Sometimes these phrases were so powerful they actually became part of the cultural lexicon. Here are some examples: “Don’t leave home without it” (American Express), “It keeps going, going and going” (Energizer), and “Good to the last drop” (Maxwell House). Slogans waxed and waned like the tides in the ocean, some lasting a generation or until events made them distasteful and others spanning multiple generations.

Language is like that. A well-written book is a another example of when thoughts and ideas are conveyed in such a succinctly perfect way that it’s more than just pleasurable to read. A well-crafted story is a thing of beauty. The point is that language, specifically writing, is an art form. Anyone can do it and with a little care and common sense, produce something that is memorable. It’s also the reason why some people, such as some politicians and presidents of large firms hire specially trained people who write many of the words that come out of their mouths. They recognize the power of words and want what they say to always be memorable and have some level of importance. That not exactly creativity, but they do recognize the word-smithing abilities of the people they hire.

Art form aside, creativity doesn’t have to involve art at all. Take the lowly potato chip. This now commonplace little demon of our waistlines was invented in 1853 by chef George Crum at Moon’s Lake House near Saratoga Springs, New York. Crum created the snack in reaction to a customer who continuously sent his fried potatoes back complaining that they weren’t crunchy enough. Crum sliced the potatoes as thin as possible in reaction, fried and salted them. His customer loved them and “Saratoga Chips” were born. Crum’s solution was a stroke of high-cholesterol genius and it was his creativity that got him there.

Let’s say you work with numbers seven days a week in a cramped cubicle on a crowded floor and when the five o’clock bell rings you can’t wait to get home. You’re not rushing to get out because you hate your job, but because you can’t wait to get home and work on your garden. Creativity doesn’t have to be what you do with your time, but the passion you feel for it. You could be a horrible gardener who unceremoniously kills everything you touch, much to the horror of your neighbours. But that passion you feel, that fire in your belly to get going, that excitement is a form of creativity.

You could be a golfer who has one particular shot that you’ve perfected, and everything else you struggle with. You could be a golfer who is an amazing putter. It could be the one shot that you can cut through like “budd’ah”, but you couldn’t chip your way out of a paper bag. Some might argue that’s just skill, but I would counter that it was your passion for the game that fuelled you to invest the time to perfect that shot. It was your creativity that helped you find the solution that worked best for you.

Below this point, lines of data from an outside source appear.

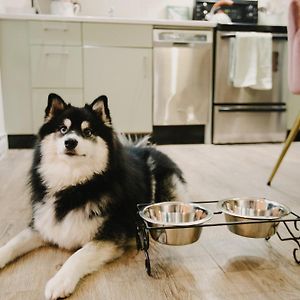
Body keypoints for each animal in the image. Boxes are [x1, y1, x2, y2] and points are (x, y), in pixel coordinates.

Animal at [0, 94, 188, 300]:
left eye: (88, 131)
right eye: (63, 129)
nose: (70, 142)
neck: (73, 186)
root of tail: (148, 148)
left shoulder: (109, 237)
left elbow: (78, 256)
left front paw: (59, 281)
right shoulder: (43, 224)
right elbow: (12, 243)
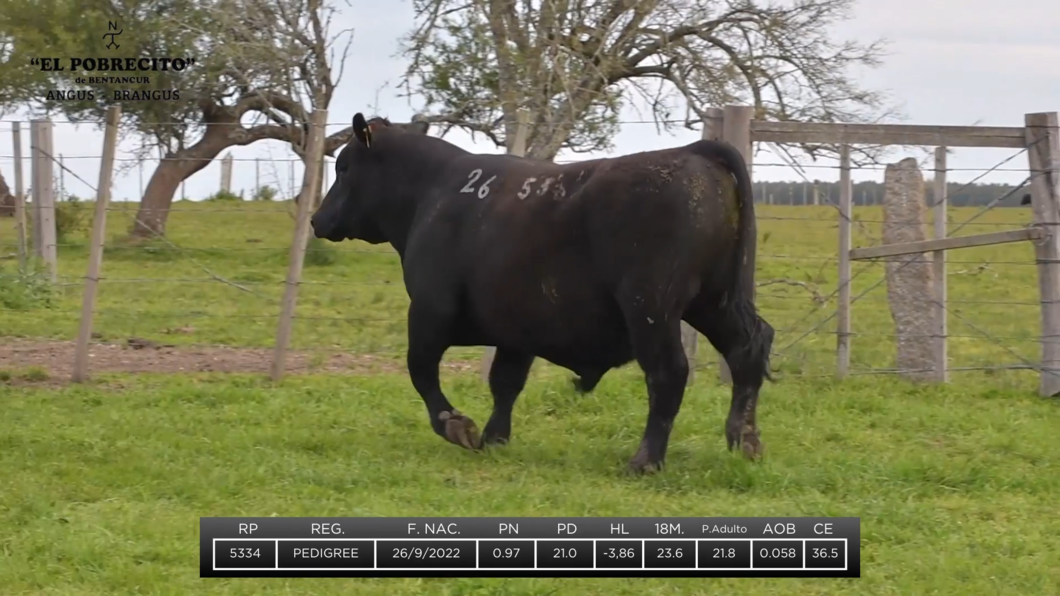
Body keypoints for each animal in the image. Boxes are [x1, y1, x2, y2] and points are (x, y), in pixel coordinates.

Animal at [309, 113, 775, 470]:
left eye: (344, 167)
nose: (316, 219)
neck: (432, 192)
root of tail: (693, 151)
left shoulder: (428, 310)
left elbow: (421, 370)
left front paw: (458, 426)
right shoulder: (517, 328)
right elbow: (505, 382)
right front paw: (494, 438)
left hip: (652, 307)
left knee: (668, 373)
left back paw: (645, 460)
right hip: (713, 302)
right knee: (748, 349)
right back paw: (745, 441)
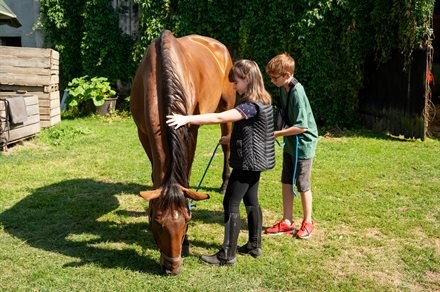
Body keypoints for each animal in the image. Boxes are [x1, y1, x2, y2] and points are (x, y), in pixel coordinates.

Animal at [129, 30, 235, 274]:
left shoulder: (190, 131)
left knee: (226, 144)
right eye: (157, 221)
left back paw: (225, 183)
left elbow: (185, 173)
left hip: (227, 106)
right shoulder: (143, 134)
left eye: (188, 219)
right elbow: (155, 172)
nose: (173, 267)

Passion learning is something many of us do outside of work. It’s a yearning to learn something unrelated to your day job, a personal pleasure if you wish. We’ve all heard of people who have taken cooking courses after work. Passion learning is directly connected to creativity. You do it not because you have to, but because you want to. That yearning is the start of the fire that will become a passion. You don’t have to be great at whatever you do, just have the desire. That’s also creativity.

Here’s another example: You’ve just invited a guy you swear looks like Fred Flintstone into your home to fix your fuse box. Fred stays an hour and a half and charges you what can only be described as “close to your mortgage”. You might be freaking at your bill, but what you may not realize is that, according to his co-worker Barney Rubble, the work that Fred just did for you, to any other electrician, is in itself a work of art. To you, you can’t see that level of workmanship because you are not an electrician. It’s something that is outside your scope of aesthetics. Sometimes, you can’t see creativity when it’s right in front of you because creativity is relative.

Forget the graphics and pretty pictures. Take a closer look at your own life and I will bet a mortgage payment, you ARE a creative person. Take a look at your accomplishments in your work life and I would expect you to see much of that was driven by your passion, and it was your creativity that got you there.